School officials and locals say it's an injustice.
But despite the cries for help, Cimarron County is still hurting from a practice that is more than a century old.
The state is auctioning off school land, but the place with the most land is suffering.
Most school districts would like 20 thousand dollars from the state, but when you compare it to the seven million Oklahoma City schools get, it paints a better picture of the inequality in the sooner state.
Every year a portion of Cimarron County is up for auction.
And the money heads to a state trust for schools.
"By statue and by law goes to the school children on a per capita basis," said Tom Eike, the regional commissioner for the Oklahoma Commission of Land Office.
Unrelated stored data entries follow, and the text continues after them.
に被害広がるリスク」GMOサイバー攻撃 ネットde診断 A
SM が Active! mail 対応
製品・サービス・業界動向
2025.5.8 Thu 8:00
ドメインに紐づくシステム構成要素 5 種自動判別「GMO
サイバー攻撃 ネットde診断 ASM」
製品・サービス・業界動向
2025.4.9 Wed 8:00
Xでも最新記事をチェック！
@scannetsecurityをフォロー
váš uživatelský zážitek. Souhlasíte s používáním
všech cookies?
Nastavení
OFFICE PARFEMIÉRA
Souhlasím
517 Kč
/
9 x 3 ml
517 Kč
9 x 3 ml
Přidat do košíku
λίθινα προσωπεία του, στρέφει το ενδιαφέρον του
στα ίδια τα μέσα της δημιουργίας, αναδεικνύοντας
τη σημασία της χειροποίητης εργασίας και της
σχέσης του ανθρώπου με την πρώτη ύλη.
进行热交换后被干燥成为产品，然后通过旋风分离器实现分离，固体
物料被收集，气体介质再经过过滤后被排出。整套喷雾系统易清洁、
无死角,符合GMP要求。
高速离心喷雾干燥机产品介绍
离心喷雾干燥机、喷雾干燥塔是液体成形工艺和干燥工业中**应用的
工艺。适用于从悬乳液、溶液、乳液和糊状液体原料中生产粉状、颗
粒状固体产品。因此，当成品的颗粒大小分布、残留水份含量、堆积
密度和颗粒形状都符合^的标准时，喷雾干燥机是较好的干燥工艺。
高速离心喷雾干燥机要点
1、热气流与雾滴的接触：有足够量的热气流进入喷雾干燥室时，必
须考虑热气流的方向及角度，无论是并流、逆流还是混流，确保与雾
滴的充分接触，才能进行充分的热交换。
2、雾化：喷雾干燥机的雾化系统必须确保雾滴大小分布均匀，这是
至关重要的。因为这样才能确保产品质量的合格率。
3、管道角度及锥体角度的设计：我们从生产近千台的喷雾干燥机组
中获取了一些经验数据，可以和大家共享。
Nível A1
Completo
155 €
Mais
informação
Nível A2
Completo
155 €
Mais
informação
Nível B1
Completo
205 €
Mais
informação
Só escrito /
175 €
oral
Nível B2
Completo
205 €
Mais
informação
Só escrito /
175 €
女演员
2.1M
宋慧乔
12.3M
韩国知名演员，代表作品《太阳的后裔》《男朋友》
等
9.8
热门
Cimarron county has one third of the states school land.
More than 230 thousand acres.
But yet, the county only gets 33 thousand dollars split between three districts.
To compare, Tulsa County has no school land, but the state rewards them with 7.6 million dollars.
"I feel like we should have a bigger share because it's here. To me that's fair," said Dan Faulkner, the superintendent for Boise City Schools.
The land makes up almost one fourth of the entire county.
And it's not taxable at all.
"The income to the district would probably be anywhere from 250 to 500 thousand dollars. In tax money each year for us," said Faulkner.
Legislation was passed two years ago to help pay Cimarron County more for the land that is not taxable.